REQUIRED WORK = Only the lines of the data below from the one with "Mark each object" through the one with "18, 969, 202]" are wanted. Repeat them exactly.

——————

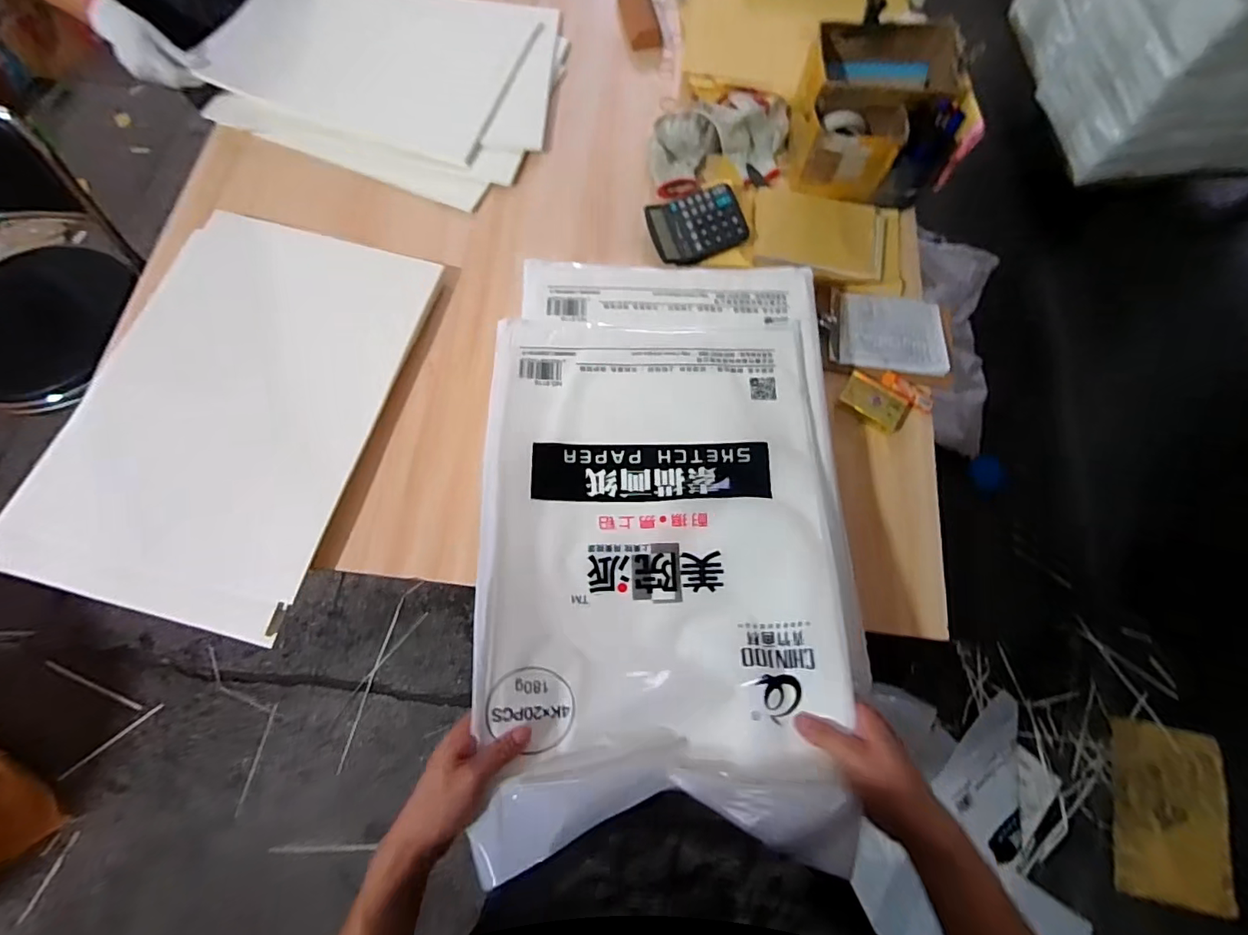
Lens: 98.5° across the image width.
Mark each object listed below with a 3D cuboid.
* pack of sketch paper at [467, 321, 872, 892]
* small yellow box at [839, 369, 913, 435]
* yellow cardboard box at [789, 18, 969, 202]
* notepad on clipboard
[{"bbox_3d":[0.042,0.078,0.592,0.392,0.075,0.582,-1,72,-1],"label":"pack of sketch paper"},{"bbox_3d":[0.362,-0.095,0.771,0.094,0.018,0.057,36,75,11],"label":"small yellow box"},{"bbox_3d":[0.395,-0.563,0.856,0.220,0.135,0.231,9,72,2],"label":"yellow cardboard box"},{"bbox_3d":[0.403,-0.201,0.821,0.196,0.018,0.145,12,72,3],"label":"notepad on clipboard"}]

——————

SOLUTION FOR THIS EXERCISE =
Mark each object listed below with a 3D cuboid.
* pack of sketch paper at [467, 321, 872, 892]
* small yellow box at [839, 369, 913, 435]
* yellow cardboard box at [789, 18, 969, 202]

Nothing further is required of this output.